There are moments in history that will forever stand out in our memories, moments for which we will be able to recall exactly where we were, when. Those moments range from world changing to life changing, on both a global level and sometimes simply on a personal level.

Justice Ruth Bader Ginsburg’s passing will be one of those moments for me. I will always remember where I was when I received the text from a friend telling me she’d died.

Her death is a tragedy. Because all death is a tragedy. Because she was a mother and grandmother and wife and so much to so many people. Because during her time in this world, she changed it for the better. And here’s a look at how:

The idea that a woman couldn’t get a mortgage without a man’s signature next to hers seems ludicrous in present day, but that was exactly the case when Ginsburg began practicing law. She paved the way for the enactment of the Equal Credit Opportunity Act in 1974, which allowed women to apply for mortgages and credit cards without a male co-signer. Thanks to Justice Ginsburg, women can do these things by themselves.

Her first case on behalf of the ACLU heard in front of the Supreme Court shot down a law that required men get preference over women as administrators of an estate. That case, Reed v. Reed, successfully established the use of the Equal Protection Clause of the 14th Amendment as an argument against gender discrimination, and would become the bedrock of future gender equality cases.

Chief Justice of the U.S. Supreme Court William Rehnquist (R) administers the oath of office to newly-appointed U.S. Supreme Court Justice Ruth Bader Ginsburg (L) as U.S. President Bill Clinton looks on 10 August 1993.


She didn’t only fight for women. In fact, in her time working as an attorney, she also fought for men’s equal rights. Prior to 1975, men did not receive survivor benefits under the Social Securities Act if their wives died, while women did if their husbands died. In Weinberger v. Wiesenfeld, Ginsburg successfully challenged the underlying belief that men did not need survivors’ benefits as they were the primary breadwinners in the household.
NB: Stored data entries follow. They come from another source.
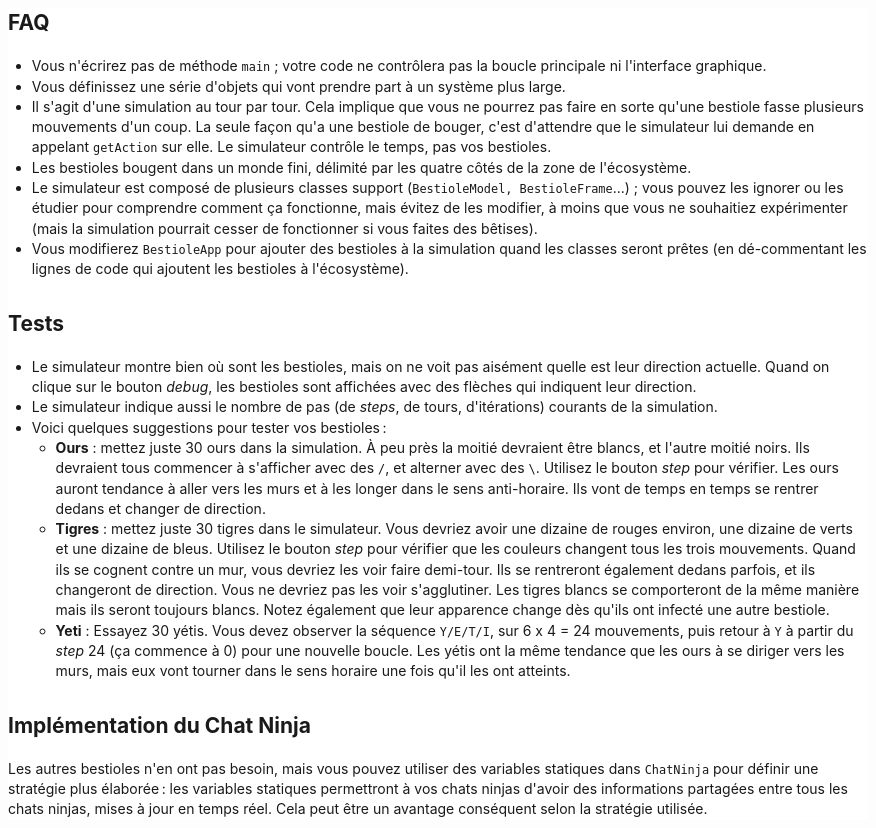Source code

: ## FAQ

- Vous n'écrirez pas de méthode `main` ; votre code ne contrôlera pas la boucle principale ni l'interface graphique.
- Vous définissez une série d'objets qui vont prendre part à un système plus large.
- Il s'agit d'une simulation au tour par tour. Cela implique que vous ne pourrez pas faire en sorte qu'une bestiole fasse plusieurs mouvements d'un coup. La seule façon qu'a une bestiole de bouger, c'est d'attendre que le simulateur lui demande en appelant `getAction` sur elle. Le simulateur contrôle le temps, pas vos bestioles.
- Les bestioles bougent dans un monde fini, délimité par les quatre côtés de la zone de l'écosystème.
- Le simulateur est composé de plusieurs classes support (`BestioleModel, BestioleFrame`...) ; vous pouvez les ignorer ou les étudier pour comprendre comment ça fonctionne, mais évitez de les modifier, à moins que vous ne souhaitiez expérimenter (mais la simulation pourrait cesser de fonctionner si vous faites des bêtises).
- Vous modifierez `BestioleApp` pour ajouter des bestioles à la simulation quand les classes seront prêtes (en dé-commentant les lignes de code qui ajoutent les bestioles à l'écosystème).

## Tests

- Le simulateur montre bien où sont les bestioles, mais on ne voit pas aisément quelle est leur direction actuelle. Quand on clique sur le bouton _debug_, les bestioles sont affichées avec des flèches qui indiquent leur direction.
- Le simulateur indique aussi le nombre de pas (de _steps_, de tours, d'itérations) courants de la simulation.
- Voici quelques suggestions pour tester vos bestioles :
  - **Ours** : mettez juste 30 ours dans la simulation. À peu près la moitié devraient être blancs, et l'autre moitié noirs. Ils devraient tous commencer à s'afficher avec des `/`, et alterner avec des `\`. Utilisez le bouton _step_ pour vérifier. Les ours auront tendance à aller vers les murs et à les longer dans le sens anti-horaire. Ils vont de temps en temps se rentrer dedans et changer de direction.
  - **Tigres** : mettez juste 30 tigres dans le simulateur. Vous devriez avoir une dizaine de rouges environ, une dizaine de verts et une dizaine de bleus. Utilisez le bouton _step_ pour vérifier que les couleurs changent tous les trois mouvements. Quand ils se cognent contre un mur, vous devriez les voir faire demi-tour. Ils se rentreront également dedans parfois, et ils changeront de direction. Vous ne devriez pas les voir s'agglutiner. Les tigres blancs se comporteront de la même manière mais ils seront toujours blancs. Notez également que leur apparence change dès qu'ils ont infecté une autre bestiole.
  - **Yeti** : Essayez 30 yétis. Vous devez observer la séquence `Y/E/T/I`, sur 6 x 4 = 24 mouvements, puis retour à `Y` à partir du _step_ 24 (ça commence à 0) pour une nouvelle boucle. Les yétis ont la même tendance que les ours à se diriger vers les murs, mais eux vont tourner dans le sens horaire une fois qu'il les ont atteints.

## Implémentation du Chat Ninja

Les autres bestioles n'en ont pas besoin, mais vous pouvez utiliser des variables statiques dans `ChatNinja` pour définir une stratégie plus élaborée : les variables statiques permettront à vos chats ninjas d'avoir des informations partagées entre tous les chats ninjas, mises à jour en temps réel. Cela peut être un avantage conséquent selon la stratégie utilisée.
Ginsburg’s work on this matter later set the stage for gay and lesbian couples, who had finally won the right to marry legally, to also receive benefits under the law.

When Justice Ginsburg fought for the widower in Weinberger v. Wiesenfeld she employed a strategy she’d used before. She took a position to fight for equal rights for a man, in order advance the importance of matters related to gender equality in the eyes of the law. She fought for a college-aged man’s right to buy (a light version of) beer at 18, which was a right women had been permitted under a local statute. That case ultimately changed the standard under which gender equality cases were reviewed by the court. By arguing for equality on behalf of male plaintiffs, Justice Ginsburg chipped away eroded long held gender beliefs.

Nikki Kahn/The Washington Post/Getty

In a separate case that she hoped would expand reproductive rights for all women, she argued on behalf of a combat nurse who was forced to choose between terminating her pregnancy or losing her career. Justice Ginsburg had hoped to establish women’s right to control their fertility via a case that argued for the right to give birth.

It’s a strategy that sounds almost like reverse psychology, but in an article for Time, Stephanie Buck described it more artfully as a “patient strategy”. And it worked.

Justice Ginsburg also made it possible for women to:

  • Open a checking account without a male co-signer
  • Receive equal consideration in the determination of who may act as executors of their children’s estates
  • Start a business and secure a business loan without a male co-signer
  • Obtain a job without gender based discrimination and then retain that same employment while pregnant
  • Acquire birth control without first obtaining her husband’s permission
  • Secure employment and retain that employment without being forced to provide proof of sterilization
  • Receive pension benefits that are equal to male coworkers

At 5’1”, Ruth Bader Ginsburg did not stand particularly tall. But the bright light of all she has done to make our world a better place will always shine large.

In Jewish tradition, when someone dies, the words of comfort are not “rest in peace,” but “may her memory be for a blessing” or “may her memory be a blessing.” I am by no means a Jewish scholar, and to be honest, only first paid attention to what people said after a death when my own young husband died, but I’ve since made an effort to understand the phrase. And from my understanding, it’s particularly suited for Justice Ruth Bader Ginsburg.

Judaism doesn’t offer a definitive answer as to what happens after someone dies. There are a few core theories, but no single answer. Instead, the focus, as I understand it, is on what Rachel Stomel called in a piece for “active remembrance.”

Which means remembering by speaking the deceased person’s name and carrying on their legacy.

More recently, activists have begun to use the phrase “may her memory be a revolution.” The phrase first came about in response to domestic violence deaths, and then was also used by activists in the wake of George Floyd’s death. The call was meant to memorialize the lives lost through active remembrance, through direct action, through revolutionary changes.

Justice Ginsburg changed the world, and now we have the honor of carrying on her legacy and ensuring her memory is both a blessing and a revolution.